Once again, in none of all of this verbiage by Kozinski and his colleagues on the 9th circuit on the subject of prosecutorial inconsistency is Pyle v. Kansas even mentioned.

Ugh.

Anyway.  Let’s make a few points.

First, it is technically true that the breach of prosecutor ethics (and due process) is the deliberate use of false evidence or argument, not inconsistency per se.  But this is a meaningless quibble:  because of the inconsistency, it is absolutely certain that one or the other is false and that the prosecutor knows it.  The point of Pyle v. Kansas and the Mooney line of cases generally is that the government cannot be dishonest in its criminal prosecutions.  But how do you prove dishonesty?  Inconsistency is one way, and it leaves no question whatsoever.  It is not often you can be absolutely sure someone has been dishonest – but this is one of those times.

So.  Moving on.

Of course, as Judge Kozinski points out, there may be times when the prosecutor is confronted with conflicting accounts of this or that and so really has no firm idea of what happened or who is guilty of what, although someone is surely guilty of something.  Judge Kozinski asks if the prosecutor is precluded from presenting any case to a jury under such circumstances.

Seriously?  Of course he is.  Did a federal appeals court judge really ask that question?  WTF?

So does this mean a criminal defendant has a right to a prosecutor who is genuinely convinced he is guilty?  Judge Kozinski asks that question, too.

Well, let us ask the same question another way:  Is a criminal defendant entitled to face only such charges as are brought in good faith?

The question answers itself.

Why is this so?  Why does this have to be the rule?

Because the government has power, and doesn’t need or have “rights”.  Because, as the Judge Kozinski of 2015 – in contrast to the Judge Kozinski of 1997 – realizes:

They say that any prosecutor worth his salt can get a grand jury to indict a ham sandwich.  It may be that a decent prosecutor could get a petit jury to convict a eunuch of rape.

Just so.

Data shown:
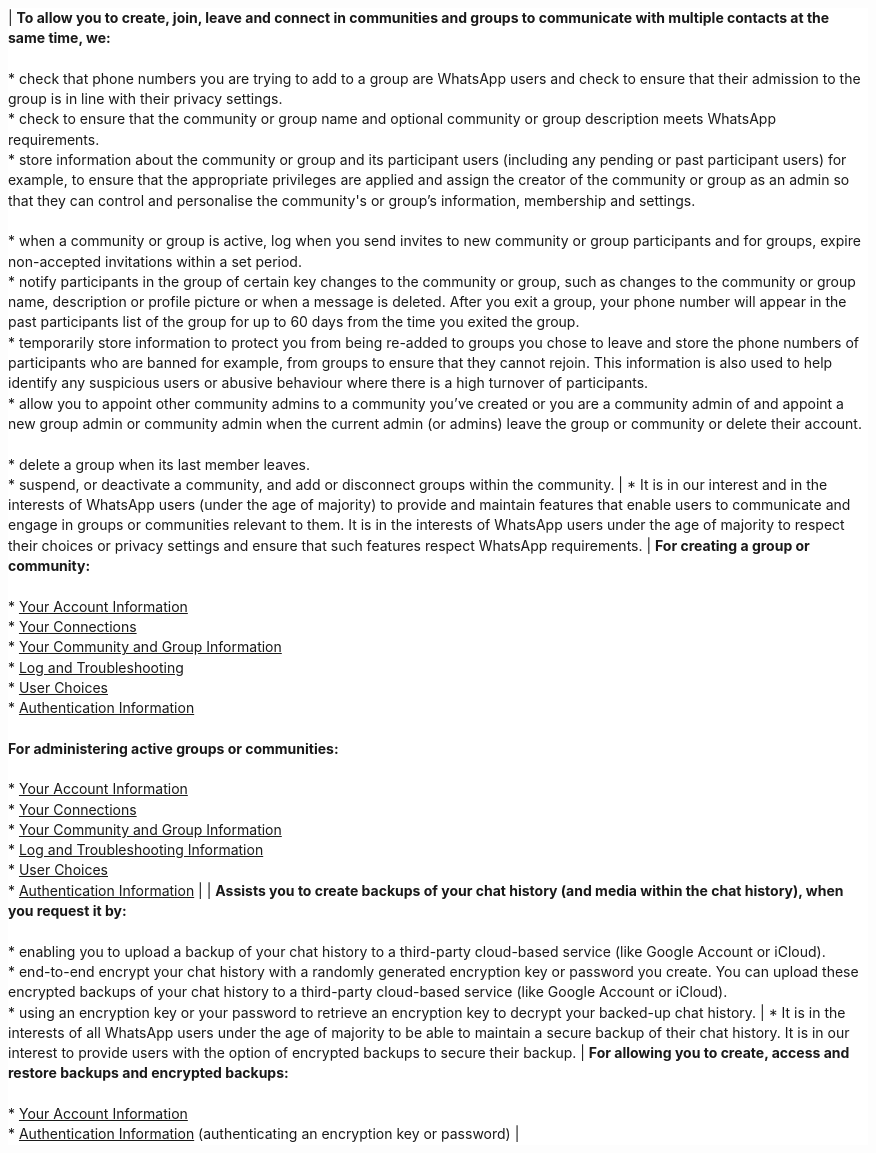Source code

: | **To allow you to create, join, leave and connect in communities and groups to communicate with multiple contacts at the same time, we:**<br><br>*   check that phone numbers you are trying to add to a group are WhatsApp users and check to ensure that their admission to the group is in line with their privacy settings.<br>*   check to ensure that the community or group name and optional community or group description meets WhatsApp requirements.<br>*   store information about the community or group and its participant users (including any pending or past participant users) for example, to ensure that the appropriate privileges are applied and assign the creator of the community or group as an admin so that they can control and personalise the community's or group’s information, membership and settings.  <br>    <br>*   when a community or group is active, log when you send invites to new community or group participants and for groups, expire non-accepted invitations within a set period.<br>*   notify participants in the group of certain key changes to the community or group, such as changes to the community or group name, description or profile picture or when a message is deleted. After you exit a group, your phone number will appear in the past participants list of the group for up to 60 days from the time you exited the group.<br>*   temporarily store information to protect you from being re-added to groups you chose to leave and store the phone numbers of participants who are banned for example, from groups to ensure that they cannot rejoin. This information is also used to help identify any suspicious users or abusive behaviour where there is a high turnover of participants.<br>*   allow you to appoint other community admins to a community you’ve created or you are a community admin of and appoint a new group admin or community admin when the current admin (or admins) leave the group or community or delete their account.  <br>    <br>*   delete a group when its last member leaves.<br>*   suspend, or deactivate a community, and add or disconnect groups within the community. | *   It is in our interest and in the interests of WhatsApp users (under the age of majority) to provide and maintain features that enable users to communicate and engage in groups or communities relevant to them. It is in the interests of WhatsApp users under the age of majority to respect their choices or privacy settings and ensure that such features respect WhatsApp requirements. | **For creating a group or community:**<br><br>*   [Your Account Information](#privacy-policy-info-you-provide-your-account-information)<br>*   [Your Connections](#privacy-policy-info-you-provide-your-connections)<br>*   [Your Community and Group Information](#privacy-policy-info-you-provide-your-group-info)<br>*   [Log and Troubleshooting](#privacy-policy-auto-collect-info-log-troubleshoot)<br>*   [User Choices](#privacy-policy-auto-collect-user-choices)<br>*   [Authentication Information](#privacy-policy-auto-collect-authentication-info)<br><br>**For administering active groups or communities:**<br><br>*   [Your Account Information](#privacy-policy-info-you-provide-your-account-information)<br>*   [Your Connections](#privacy-policy-info-you-provide-your-connections)<br>*   [Your Community and Group Information](#privacy-policy-info-you-provide-your-group-info)<br>*   [Log and Troubleshooting Information](#privacy-policy-auto-collect-info-log-troubleshoot)<br>*   [User Choices](#privacy-policy-auto-collect-user-choices)<br>*   [Authentication Information](#privacy-policy-auto-collect-authentication-info) |
| **Assists you to create backups of your chat history (and media within the chat history), when you request it by:**<br><br>*   enabling you to upload a backup of your chat history to a third-party cloud-based service (like Google Account or iCloud).<br>*   end-to-end encrypt your chat history with a randomly generated encryption key or password you create. You can upload these encrypted backups of your chat history to a third-party cloud-based service (like Google Account or iCloud).<br>*   using an encryption key or your password to retrieve an encryption key to decrypt your backed-up chat history. | *   It is in the interests of all WhatsApp users under the age of majority to be able to maintain a secure backup of their chat history. It is in our interest to provide users with the option of encrypted backups to secure their backup. | **For allowing you to create, access and restore backups and encrypted backups:**<br><br>*   [Your Account Information](#privacy-policy-info-you-provide-your-account-information)<br>*   [Authentication Information](#privacy-policy-auto-collect-authentication-info) (authenticating an encryption key or password) |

What this exercise asks:
A – From the passage on prosecutorial inconsistency, reproduce the stretch from "Well, let us" through "be the rule?" word for word.
B – Give a Spanish translation of this sentence from the passage on prosecutorial inconsistency: "The point of Pyle v. Kansas and the Mooney line of cases generally is that the government cannot be dishonest in its criminal prosecutions."

Numbered answers:
A –
Well, let us ask the same question another way:  Is a criminal defendant entitled to face only such charges as are brought in good faith?

The question answers itself.

Why is this so?  Why does this have to be the rule?

B – El objetivo de Pyle v. Kansas y de la línea de casos Mooney en general es que el gobierno no puede ser deshonesto en sus procesos penales.